» Consignes
Recopiez mot pour mot le passage du texte sur le bail commercial et le bail professionnel compris entre « En résumé, le » et « plus encadré juridiquement. », ces deux passages inclus.

» Texte fourni
►

L’article L145-1 1° du Code de commerce relatif au bail commercial dispose que :
« Les dispositions du présent chapitre s’appliquent aux baux des immeubles ou locaux dans lesquels un fonds est exploité, que ce fonds appartienne, soit à un commerçant ou à un industriel immatriculé au registre du commerce et des sociétés, soit à un chef d’une entreprise immatriculée au répertoire des métiers, accomplissant ou non des actes de commerce ».
En résumé, le statut des baux commerciaux répond aux conditions suivantes :
Un bail,
Un local ou un immeuble,
Un fonds commercial, industriel ou artisanal,
Une immatriculation au RCS ou au répertoire des métiers.
Ces conditions sont cumulatives.
Le bail professionnel quant à lui est un contrat de location portant sur un local qui sert à une activité qui n’est ni commerciale, ni artisanale, ni industrielle, ni agricole. Il est destiné aux « activités professionnelles » [1].
Le bail professionnel est plus souple et laisse place à plus de liberté contractuelle. Le bail commercial est quant à lui plus encadré juridiquement.
- 1. La distinction entre bail professionnel et bail commercial en raison de l’activité du preneur.
Le bail commercial et le bail professionnel sont utilisés pour des activités distinctes.
Alors que le bail commercial est utilisé pour l’exercice d’une activité commerciale, industrielle ou artisanale, le bail professionnel s’adresse principalement aux professionnels exerçant une activité non commerciale (c’est le cas notamment des professionnels libéraux, qu’ils exercent une activité réglementée ou non).
Les titulaires de baux professionnels sont souvent des professionnels de santé, des personnes exerçant des professions juridiques, les professionnels techniques ou encore des personnes exerçant une profession libérale non réglementée (avocats, experts-comptables, médecins, conseils en gestion, consultants…). Leurs revenus doivent être imposés dans la catégorie de bénéfices non commerciaux.
S’il est possible de se soumettre volontairement au statut des baux commerciaux pour une activité qui n’est ni commerciale, industrielle ou artisanale, l’inverse n’est pas vrai, et il n’est pas possible de se soumettre volontairement au statut des baux professionnels alors qu’on relève de la catégorie des baux commerciaux.
- 2. La distinction entre bail professionnel et bail commercial en raison de la durée du bail.

◄

» Entrées

►

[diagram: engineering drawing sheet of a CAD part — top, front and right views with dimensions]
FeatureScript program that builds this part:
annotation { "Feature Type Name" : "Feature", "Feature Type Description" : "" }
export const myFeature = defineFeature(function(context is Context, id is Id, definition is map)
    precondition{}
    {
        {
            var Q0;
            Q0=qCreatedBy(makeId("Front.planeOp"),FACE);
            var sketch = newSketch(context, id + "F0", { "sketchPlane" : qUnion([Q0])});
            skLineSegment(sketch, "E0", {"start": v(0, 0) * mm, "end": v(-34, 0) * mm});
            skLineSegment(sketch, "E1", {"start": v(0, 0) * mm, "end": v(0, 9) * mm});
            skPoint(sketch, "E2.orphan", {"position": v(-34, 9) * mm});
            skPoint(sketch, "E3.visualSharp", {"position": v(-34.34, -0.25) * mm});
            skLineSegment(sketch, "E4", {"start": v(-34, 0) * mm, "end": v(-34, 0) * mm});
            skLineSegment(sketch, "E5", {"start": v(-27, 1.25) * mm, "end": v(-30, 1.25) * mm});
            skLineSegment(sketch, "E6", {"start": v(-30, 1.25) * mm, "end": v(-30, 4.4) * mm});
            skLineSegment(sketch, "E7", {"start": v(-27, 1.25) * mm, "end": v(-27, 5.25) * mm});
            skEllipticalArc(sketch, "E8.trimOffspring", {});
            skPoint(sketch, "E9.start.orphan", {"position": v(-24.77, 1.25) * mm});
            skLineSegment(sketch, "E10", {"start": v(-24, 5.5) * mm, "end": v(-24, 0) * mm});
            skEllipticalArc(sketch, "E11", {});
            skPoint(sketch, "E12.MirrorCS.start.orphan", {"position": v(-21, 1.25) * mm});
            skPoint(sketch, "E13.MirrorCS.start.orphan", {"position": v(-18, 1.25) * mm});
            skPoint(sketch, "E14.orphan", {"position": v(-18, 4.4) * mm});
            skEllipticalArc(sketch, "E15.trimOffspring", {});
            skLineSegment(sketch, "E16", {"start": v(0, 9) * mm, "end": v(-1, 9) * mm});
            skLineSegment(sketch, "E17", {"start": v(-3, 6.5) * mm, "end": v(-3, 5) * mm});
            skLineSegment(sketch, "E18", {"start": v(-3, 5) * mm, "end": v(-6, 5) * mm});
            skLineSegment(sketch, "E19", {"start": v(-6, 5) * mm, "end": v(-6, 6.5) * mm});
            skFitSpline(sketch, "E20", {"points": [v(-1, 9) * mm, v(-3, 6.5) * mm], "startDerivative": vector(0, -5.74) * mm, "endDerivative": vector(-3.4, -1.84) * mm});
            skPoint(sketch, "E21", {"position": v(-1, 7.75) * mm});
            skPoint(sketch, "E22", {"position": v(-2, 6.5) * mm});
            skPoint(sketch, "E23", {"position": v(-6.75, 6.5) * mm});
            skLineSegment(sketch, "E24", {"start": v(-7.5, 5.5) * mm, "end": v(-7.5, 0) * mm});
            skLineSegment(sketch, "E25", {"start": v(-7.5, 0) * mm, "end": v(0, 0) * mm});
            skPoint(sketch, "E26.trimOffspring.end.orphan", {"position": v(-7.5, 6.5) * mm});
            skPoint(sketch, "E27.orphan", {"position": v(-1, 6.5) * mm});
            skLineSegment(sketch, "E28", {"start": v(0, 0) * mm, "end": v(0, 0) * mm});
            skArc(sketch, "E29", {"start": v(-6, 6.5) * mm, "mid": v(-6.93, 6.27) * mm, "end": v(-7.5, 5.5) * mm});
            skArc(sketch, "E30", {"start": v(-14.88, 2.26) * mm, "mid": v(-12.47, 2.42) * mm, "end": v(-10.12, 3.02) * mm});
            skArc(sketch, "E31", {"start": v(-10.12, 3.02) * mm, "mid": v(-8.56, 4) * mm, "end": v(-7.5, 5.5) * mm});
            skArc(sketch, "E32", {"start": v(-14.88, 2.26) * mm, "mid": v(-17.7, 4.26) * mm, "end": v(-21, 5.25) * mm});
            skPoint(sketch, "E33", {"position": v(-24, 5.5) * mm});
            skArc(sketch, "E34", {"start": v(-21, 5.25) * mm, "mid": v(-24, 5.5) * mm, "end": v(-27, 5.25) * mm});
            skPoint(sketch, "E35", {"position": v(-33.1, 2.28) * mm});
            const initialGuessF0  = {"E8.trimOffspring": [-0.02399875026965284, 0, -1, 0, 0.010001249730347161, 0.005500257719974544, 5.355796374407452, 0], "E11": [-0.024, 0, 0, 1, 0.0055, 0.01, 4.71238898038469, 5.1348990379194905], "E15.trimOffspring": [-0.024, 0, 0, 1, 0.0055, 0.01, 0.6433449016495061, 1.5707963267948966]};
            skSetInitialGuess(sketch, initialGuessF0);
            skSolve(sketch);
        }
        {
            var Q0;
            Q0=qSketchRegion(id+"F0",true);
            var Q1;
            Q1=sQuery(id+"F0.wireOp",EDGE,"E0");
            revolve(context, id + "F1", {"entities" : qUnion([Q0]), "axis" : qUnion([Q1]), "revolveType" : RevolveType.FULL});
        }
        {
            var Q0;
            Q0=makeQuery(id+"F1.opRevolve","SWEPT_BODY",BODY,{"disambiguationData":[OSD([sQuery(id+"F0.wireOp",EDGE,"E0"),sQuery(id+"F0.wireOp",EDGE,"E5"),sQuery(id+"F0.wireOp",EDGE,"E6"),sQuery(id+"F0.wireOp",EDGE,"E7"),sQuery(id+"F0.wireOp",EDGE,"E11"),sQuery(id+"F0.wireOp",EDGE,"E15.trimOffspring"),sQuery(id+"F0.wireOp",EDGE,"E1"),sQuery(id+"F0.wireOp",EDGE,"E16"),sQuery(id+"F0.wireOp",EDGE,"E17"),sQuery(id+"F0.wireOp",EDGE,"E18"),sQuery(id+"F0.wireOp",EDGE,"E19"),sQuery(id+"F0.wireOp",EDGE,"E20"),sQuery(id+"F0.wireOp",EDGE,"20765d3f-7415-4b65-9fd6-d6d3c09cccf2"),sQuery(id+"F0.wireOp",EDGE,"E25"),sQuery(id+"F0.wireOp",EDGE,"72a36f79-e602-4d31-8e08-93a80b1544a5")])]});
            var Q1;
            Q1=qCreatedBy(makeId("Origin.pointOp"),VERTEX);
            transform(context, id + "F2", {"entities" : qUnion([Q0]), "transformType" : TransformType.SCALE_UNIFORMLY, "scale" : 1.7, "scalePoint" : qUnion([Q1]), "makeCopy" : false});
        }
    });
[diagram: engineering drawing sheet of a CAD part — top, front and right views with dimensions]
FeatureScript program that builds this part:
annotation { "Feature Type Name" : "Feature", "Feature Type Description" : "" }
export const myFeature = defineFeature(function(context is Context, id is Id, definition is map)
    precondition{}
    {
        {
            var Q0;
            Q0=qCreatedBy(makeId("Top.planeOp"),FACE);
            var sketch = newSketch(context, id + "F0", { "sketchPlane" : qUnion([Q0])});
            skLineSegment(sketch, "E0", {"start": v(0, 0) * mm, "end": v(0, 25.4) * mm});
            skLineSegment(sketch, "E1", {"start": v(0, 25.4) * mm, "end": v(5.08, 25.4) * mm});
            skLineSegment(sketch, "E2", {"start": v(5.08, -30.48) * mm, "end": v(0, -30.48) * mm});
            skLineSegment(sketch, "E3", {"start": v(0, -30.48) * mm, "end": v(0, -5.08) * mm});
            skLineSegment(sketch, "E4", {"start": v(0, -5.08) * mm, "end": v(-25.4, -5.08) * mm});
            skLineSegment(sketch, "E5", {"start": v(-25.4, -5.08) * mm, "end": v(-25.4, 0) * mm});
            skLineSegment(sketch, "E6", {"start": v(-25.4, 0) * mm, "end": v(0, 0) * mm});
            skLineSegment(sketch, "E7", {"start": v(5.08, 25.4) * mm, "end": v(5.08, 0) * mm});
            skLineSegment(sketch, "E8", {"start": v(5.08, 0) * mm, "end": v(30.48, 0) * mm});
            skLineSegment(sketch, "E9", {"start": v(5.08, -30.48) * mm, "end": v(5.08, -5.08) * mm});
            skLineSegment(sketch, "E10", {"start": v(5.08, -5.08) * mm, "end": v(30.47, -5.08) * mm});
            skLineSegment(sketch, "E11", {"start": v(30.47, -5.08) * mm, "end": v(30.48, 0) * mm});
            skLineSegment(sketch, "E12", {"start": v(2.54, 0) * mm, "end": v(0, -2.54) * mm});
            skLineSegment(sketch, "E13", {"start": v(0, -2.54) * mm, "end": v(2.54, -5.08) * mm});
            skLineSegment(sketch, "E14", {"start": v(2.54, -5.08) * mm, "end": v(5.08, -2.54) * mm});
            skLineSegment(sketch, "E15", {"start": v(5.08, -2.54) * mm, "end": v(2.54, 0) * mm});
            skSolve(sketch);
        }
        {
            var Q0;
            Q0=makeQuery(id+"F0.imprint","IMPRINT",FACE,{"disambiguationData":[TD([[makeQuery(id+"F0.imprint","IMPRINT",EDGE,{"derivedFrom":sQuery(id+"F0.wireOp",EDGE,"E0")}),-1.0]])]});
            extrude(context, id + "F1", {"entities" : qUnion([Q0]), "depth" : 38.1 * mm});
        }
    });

◄

» Réponse complète
En résumé, le statut des baux commerciaux répond aux conditions suivantes :
Un bail,
Un local ou un immeuble,
Un fonds commercial, industriel ou artisanal,
Une immatriculation au RCS ou au répertoire des métiers.
Ces conditions sont cumulatives.
Le bail professionnel quant à lui est un contrat de location portant sur un local qui sert à une activité qui n’est ni commerciale, ni artisanale, ni industrielle, ni agricole. Il est destiné aux « activités professionnelles » [1].
Le bail professionnel est plus souple et laisse place à plus de liberté contractuelle. Le bail commercial est quant à lui plus encadré juridiquement.